*Texte de la page:*
----

Les mauvaises fréquentations, on le voit, ne l’effleurèrent que pour lui donner le regret de l’ancien état de son âme auquel il va revenir avec l’énergie de l’expérience. Écoutez plutôt sa chanson des Deux amours, et vous verrez qu’au milieu des égarements les plus déplorables, ses pensées intimes s’envolent vers les souvenirs les plus purs et les tendresses les plus honnêtes.


LES DEUX AMOURS.


Pourquoi donc, jeune Laïs,
Rêveuse au bord de ma couche,
Sur mes amours au pays
M’interroger bouche à bouche ?
J’ai, pour eux, dans nos déserts,
Chanté sur toutes les notes…
Mais, à propos de mes vers,
Faites donc vos papillotes.
Vous soupirez, et pourquoi ?

----

[Enregistrements issus d'une source de données]
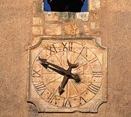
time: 6:49
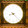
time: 8:22
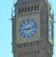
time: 9:12
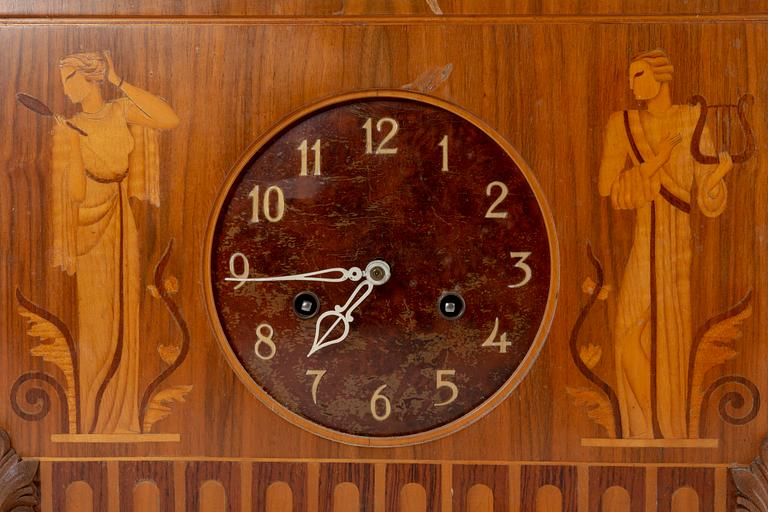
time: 7:44
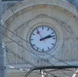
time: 2:12
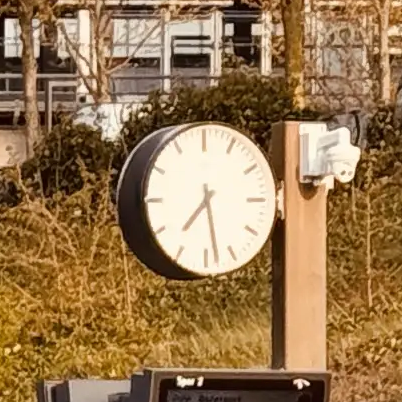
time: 7:28
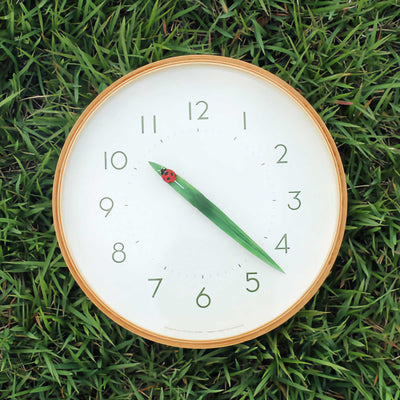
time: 4:21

----

*Vos tâches:*
[1] Transcrivez à l'identique le passage du texte de la page qui s'ouvre sur les mots contenant « Les mauvaises fréquentations, on » et se clôt sur « bouche à bouche ? ».
[2] D'après le texte de la page, pourquoi le lecteur est-il invité à écouter la chanson des Deux amours ?
Aucune des tâches ne requiert les enregistrements.

*Réponses dans l'ordre:*
[1]
Les mauvaises fréquentations, on le voit, ne l’effleurèrent que pour lui donner le regret de l’ancien état de son âme auquel il va revenir avec l’énergie de l’expérience. Écoutez plutôt sa chanson des Deux amours, et vous verrez qu’au milieu des égarements les plus déplorables, ses pensées intimes s’envolent vers les souvenirs les plus purs et les tendresses les plus honnêtes.


LES DEUX AMOURS.


Pourquoi donc, jeune Laïs,
Rêveuse au bord de ma couche,
Sur mes amours au pays
M’interroger bouche à bouche ?

[2] Selon le texte de la page, cette chanson fait voir qu'au milieu des égarements les plus déplorables, ses pensées intimes s'envolent vers les souvenirs les plus purs et les tendresses les plus honnêtes. Elle montre ainsi que les mauvaises fréquentations n'ont servi qu'à lui donner le regret de l'ancien état de son âme.